Being uniquely human, is being a creator, a producer, a multiplier, a subduer of the earth (to create stuff out of it, like iron, fire, wheels, oil refineries, and solar panels, iPhones, and blog posts). Let me go out on a limb here and say that to be human is a potentially glorious thing, depending on the extent to which one lives out their calling as a bearer of the image of the glorious Creator who made them for that purpose.

Let me go out on a thinner, shakier limb and say that if God does everything for his own glory, and we are his image bearers continuing his work of creation, then we, too, might need to understand a sense in which we do everything we do for our own glory which is ultimately for his own glory.

Doesn’t Paul say in Romans 3: that all have sinned and fall short of the glory of God? Why would it be sin to fall short of glory? Because we were created for glory. This is confusing because we only think of glory as coming from other men, but that is false glory. The glory God wants for us is the glory we receive at the judgment, at our glorification (Ro 8:30). Having been restored in Christ by his blood and sacrifice, we should start living a glorious life now. This means we start behaving like our maker, making, being, doing, according to his kingdom and his righteousness. The glory is not from men, it just is, and it is from God.

Please understand me. Everything we do is meant to be for the glory of God, but I think it is possible that because we don’t understand the honor that he has bestowed on us as his divine image-bearers, we can let our own self-doubt and self-loathing get in the way of what we could be doing for him.

This all speaks to purpose, and it flows from the basic fact of our existence. God has given us life. That means in part that “life” is the point of all this existing. He has called man to go and “live.” The purpose of man is to live. Jesus said he came to give us “life and life abundant” or “to the full” (Jn 10:10). There is something about that word “life” that goes with “creation” that goes with “glory”. We are destined as Christians to be “glorified” with him in heaven. If we are supposed to be living a restored life in Christ Jesus, then we are, in some way, supposed to be living a “glorified” life now, at least in part.

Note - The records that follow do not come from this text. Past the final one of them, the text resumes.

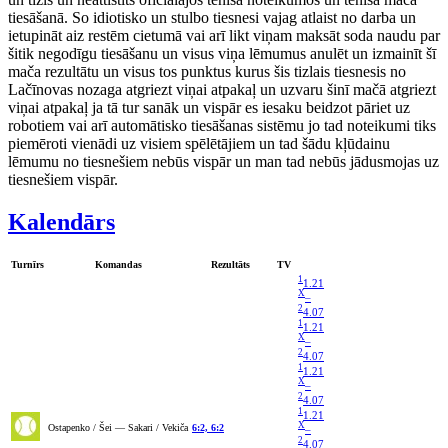
tiesāšanā. So idiotisko un stulbo tiesnesi vajag atlaist no darba un
ietupināt aiz restēm cietumā vai arī likt viņam maksāt soda naudu par
šitik negodīgu tiesāšanu un visus viņa lēmumus anulēt un izmainīt šī
mača rezultātu un visus tos punktus kurus šis tizlais tiesnesis no
Lačīnovas nozaga atgriezt viņai atpakaļ un uzvaru šinī mačā atgriezt
viņai atpakaļ ja tā tur sanāk un vispār es iesaku beidzot pāriet uz
robotiem vai arī automātisko tiesāšanas sistēmu jo tad noteikumi tiks
piemēroti vienādi uz visiem spēlētājiem un tad šādu kļūdainu
lēmumu no tiesnešiem nebūs vispār un man tad nebūs jādusmojas uz
tiesnešiem vispār.
Kalendārs
Turnīrs
Komandas
Rezultāts
TV
1
1.21
X
–
2
4.07
1
1.21
X
–
2
4.07
1
1.21
X
–
2
4.07
1
1.21
X
Ostapenko / Šei — Sakari / Vekiča
6:2, 6:2
–
2
4.07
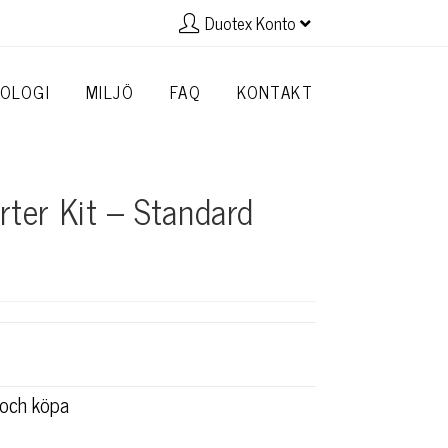
Duotex Konto
OLOGI
MILJÖ
FAQ
KONTAKT
rter Kit – Standard
r och köpa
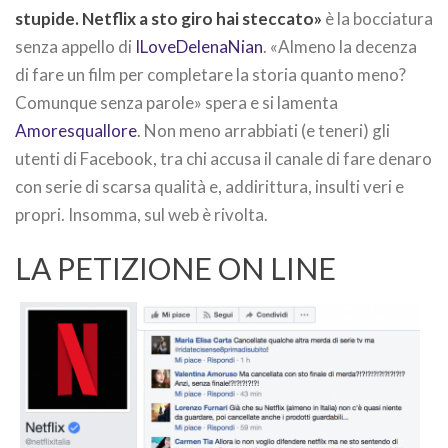
stupide. Netflix a sto giro hai steccato»
è la bocciatura
senza appello di
ILoveDelenaNian
. «Almeno la decenza
di fare un film per completare la storia quanto meno?
Comunque senza parole» spera e si lamenta
Amoresquallore
. Non meno arrabbiati (e teneri) gli
utenti di Facebook, tra chi accusa il canale di fare denaro
con serie di scarsa qualità e, addirittura, insulti veri e
propri. Insomma, sul web è rivolta.
LA PETIZIONE ON LINE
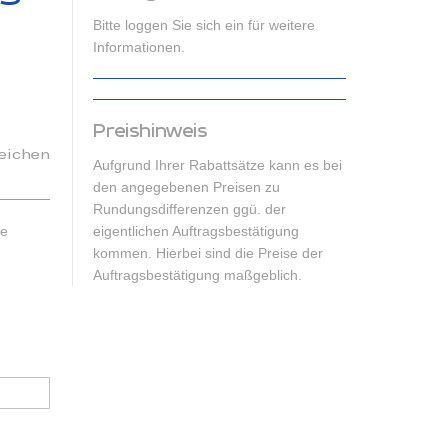
Bitte loggen Sie sich ein für weitere
Informationen.
Preishinweis
eichen
Aufgrund Ihrer Rabattsätze kann es bei
den angegebenen Preisen zu
Rundungsdifferenzen ggü. der
he
eigentlichen Auftragsbestätigung
kommen. Hierbei sind die Preise der
Auftragsbestätigung maßgeblich.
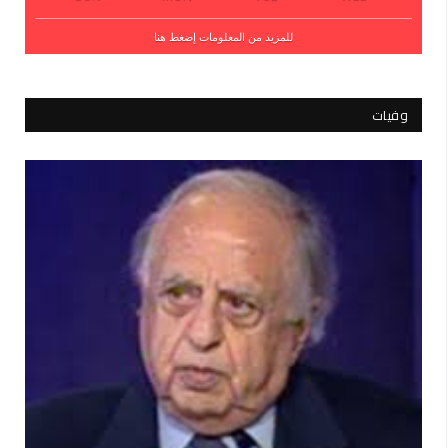
للمزيد من المعلومات إضغط هنا
وفيات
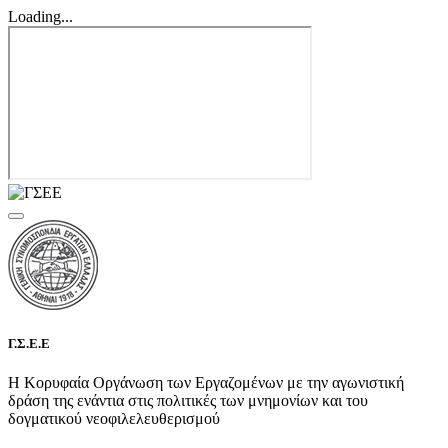
Loading...
Γ.Σ.Ε.Ε
Η Κορυφαία Οργάνωση των Εργαζομένων με την αγωνιστική
δράση της ενάντια στις πολιτικές των μνημονίων και του
δογματικού νεοφιλελευθερισμού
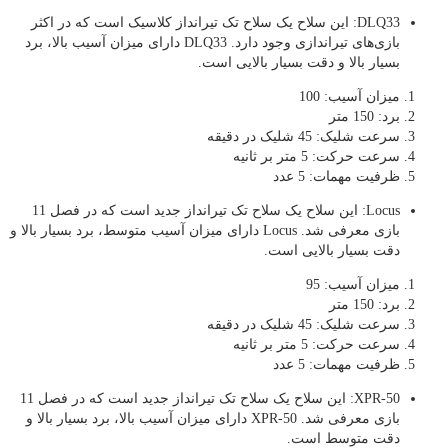
DLQ33: این سلاح یک سلاح تک تیرانداز کلاسیک است که در اکثر
بازی‌های تیراندازی وجود دارد. DLQ33 دارای میزان آسیب بالا، برد
بسیار بالا و دقت بسیار بالایی است.
میزان آسیب: 100
برد: 150 متر
سرعت شلیک: 45 شلیک در دقیقه
سرعت حرکت: 5 متر بر ثانیه
ظرفیت مهمات: 5 عدد
Locus: این سلاح یک سلاح تک تیرانداز جدید است که در فصل 11
بازی معرفی شد. Locus دارای میزان آسیب متوسط، برد بسیار بالا و
دقت بسیار بالایی است.
میزان آسیب: 95
برد: 150 متر
سرعت شلیک: 45 شلیک در دقیقه
سرعت حرکت: 5 متر بر ثانیه
ظرفیت مهمات: 5 عدد
XPR-50: این سلاح یک سلاح تک تیرانداز جدید است که در فصل 11
بازی معرفی شد. XPR-50 دارای میزان آسیب بالا، برد بسیار بالا و
دقت متوسط است.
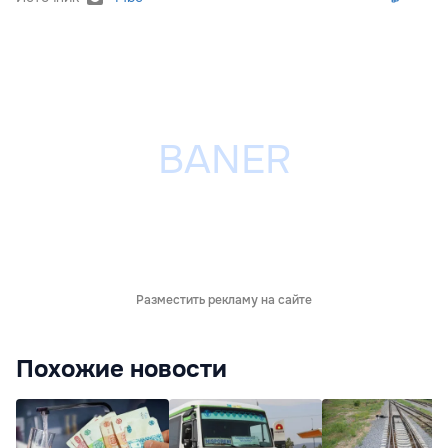
Разместить рекламу на сайте
Похожие новости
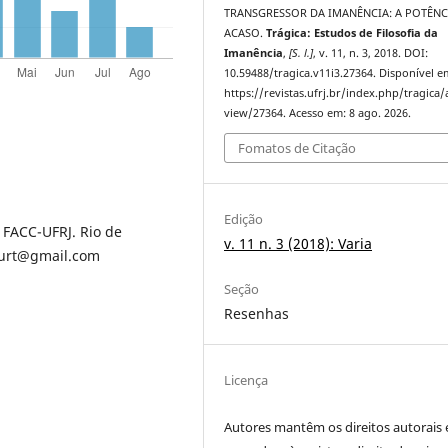
TRANSGRESSOR DA IMANÊNCIA: A POTÊNC
ACASO.
Trágica: Estudos de Filosofia da
Imanência
,
[S. l.]
, v. 11, n. 3, 2018. DOI:
10.59488/tragica.v11i3.27364. Disponível e
https://revistas.ufrj.br/index.php/tragica/a
view/27364. Acesso em: 8 ago. 2026.
Fomatos de Citação
Edição
 FACC-UFRJ. Rio de
v. 11 n. 3 (2018): Varia
court@gmail.com
Seção
Resenhas
Licença
Autores mantêm os direitos autorais 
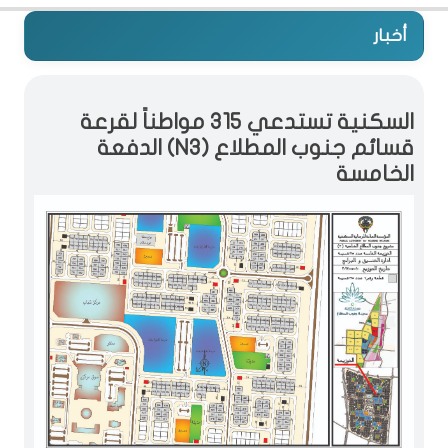
أخبار
السكنية تستدعي 315 مواطناً لقرعة
قسائم جنوب المطلاع (N3) الدفعة
الخامسة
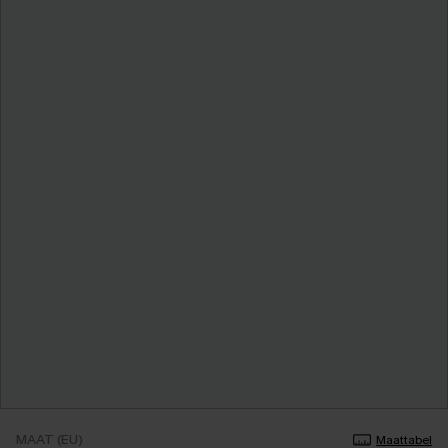
MAAT (EU)
Maattabel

Here’s an example in Scripture of what it looks like to get a good and humble kind of glory here in this life: Proverbs 19:11 says, “Good sense makes one slow to anger, and it is his glory to overlook an offense.”  The writer is saying that if one is slow to anger and can overlook an offense, it shows that he has good sense, and good sense is glorious.  It is to his glory that he does this. In what way is it glorious?  It is glorious In the fact that it is an imitation of God to be slow to anger.  To the extent that we are imitation the One who is and always will be most glorious, we are glorious.  

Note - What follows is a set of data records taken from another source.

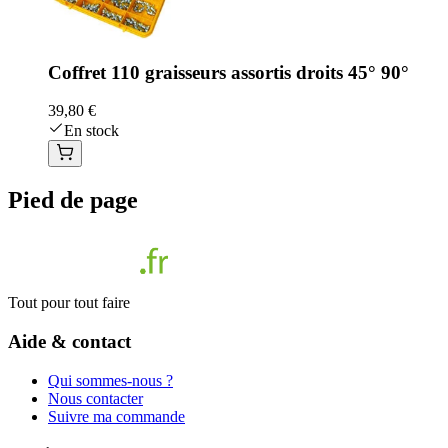
Coffret 110 graisseurs assortis droits 45° 90°
39,80 €
En stock
Pied de page
Tout pour tout faire
Aide & contact
Qui sommes-nous ?
Nous contacter
Suivre ma commande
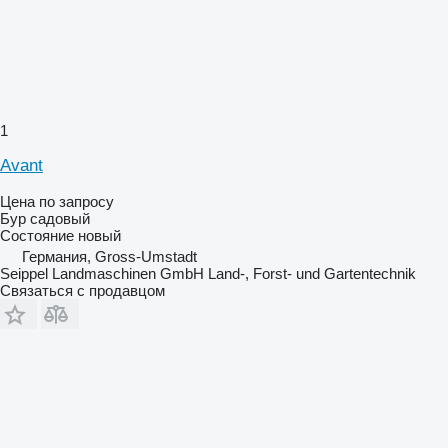
1
Avant
Цена по запросу
Бур садовый
Состояние
новый
Германия, Gross-Umstadt
Seippel Landmaschinen GmbH Land-, Forst- und Gartentechnik
Связаться с продавцом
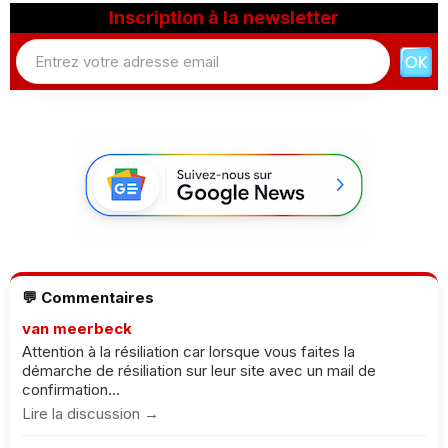
Inscription à la newsletter
💬 Commentaires
van meerbeck
Attention à la résiliation car lorsque vous faites la
démarche de résiliation sur leur site avec un mail de
confirmation...
Lire la discussion →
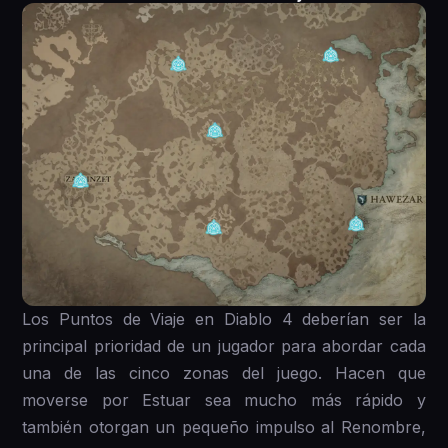
Los Puntos de Viaje en Diablo 4 deberían ser la
principal prioridad de un jugador para abordar cada
una de las cinco zonas del juego. Hacen que
moverse por Estuar sea mucho más rápido y
también otorgan un pequeño impulso al Renombre,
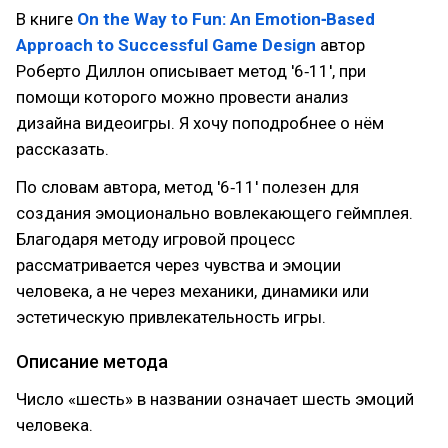
В книге
On the Way to Fun: An Emotion‑Based
Approach to Successful Game Design
автор
Роберто Диллон описывает метод '6‑11', при
помощи которого можно провести анализ
дизайна видеоигры. Я хочу поподробнее о нём
рассказать.
По словам автора, метод '6‑11' полезен для
создания эмоционально вовлекающего геймплея.
Благодаря методу игровой процесс
рассматривается через чувства и эмоции
человека, а не через механики, динамики или
эстетическую привлекательность игры.
Описание метода
Число «шесть» в названии означает шесть эмоций
человека.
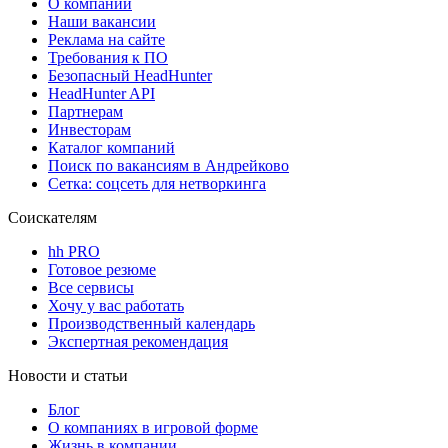
О компании
Наши вакансии
Реклама на сайте
Требования к ПО
Безопасный HeadHunter
HeadHunter API
Партнерам
Инвесторам
Каталог компаний
Поиск по вакансиям в Андрейково
Сетка: соцсеть для нетворкинга
Соискателям
hh PRO
Готовое резюме
Все сервисы
Хочу у вас работать
Производственный календарь
Экспертная рекомендация
Новости и статьи
Блог
О компаниях в игровой форме
Жизнь в компании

Most Christians seem to think that glorifying God in this life means going to church as much as possible and worshiping. Also worshiping at home, and in the car. This is true, but not the whole truth. If it were the whole truth then we’d be right to hate ourselves, because we don’t spend twenty-four seven singing songs about God and to God (which I love to do). But I say that our whole life, whatever we do, whether we eat or drink, do it all for the glory of God (1 Cor 10:31). How? By pursuing life as a creator because you are created by the Creator for that very purpose, and by doing this creating in the way that God would have us do, by displaying his character and nature in the process. Take your place as “i am” because he is the ultimate “I AM” and you bear his image.